(Limb landmark coordinates)
━━━━━━

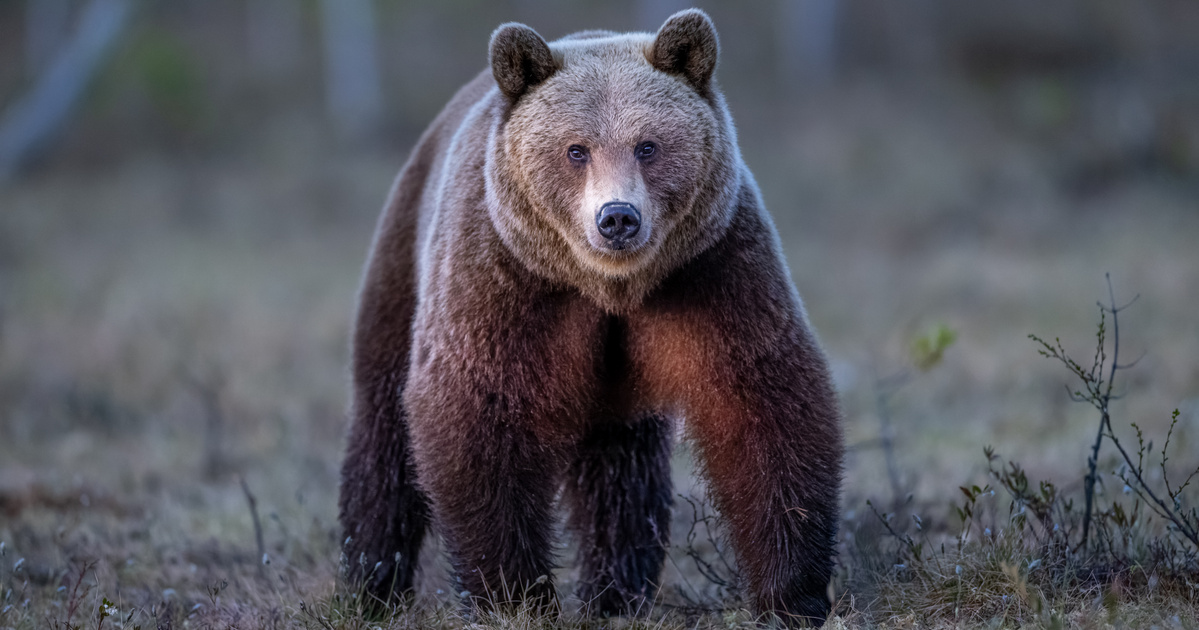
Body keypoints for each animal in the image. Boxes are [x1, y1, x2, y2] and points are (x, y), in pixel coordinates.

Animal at [338, 8, 844, 624]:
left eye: (647, 145)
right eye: (576, 150)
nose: (617, 217)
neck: (607, 287)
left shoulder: (712, 270)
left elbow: (760, 400)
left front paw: (794, 593)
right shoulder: (502, 279)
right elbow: (476, 410)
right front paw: (513, 594)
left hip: (617, 385)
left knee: (621, 471)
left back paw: (618, 591)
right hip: (402, 262)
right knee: (382, 432)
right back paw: (370, 584)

━━━━━━

= Problem requirements =
A word-for-word copy of the records is needed, one that contains no pictures.

= Answer to this task =
Body keypoints for each animal in the image. Boxes are [x1, y1, x2, y2] and points are (x, y), in pixel coordinates.

Animal at [338, 8, 844, 624]:
left eye: (647, 145)
right eye: (576, 150)
nose: (617, 217)
neck: (607, 287)
left shoulder: (712, 270)
left elbow: (760, 400)
left front paw: (794, 593)
right shoulder: (502, 279)
right elbow: (476, 410)
right front paw: (513, 594)
left hip: (617, 385)
left knee: (621, 471)
left back paw: (618, 591)
right hip: (402, 262)
right knee: (382, 432)
right back paw: (370, 584)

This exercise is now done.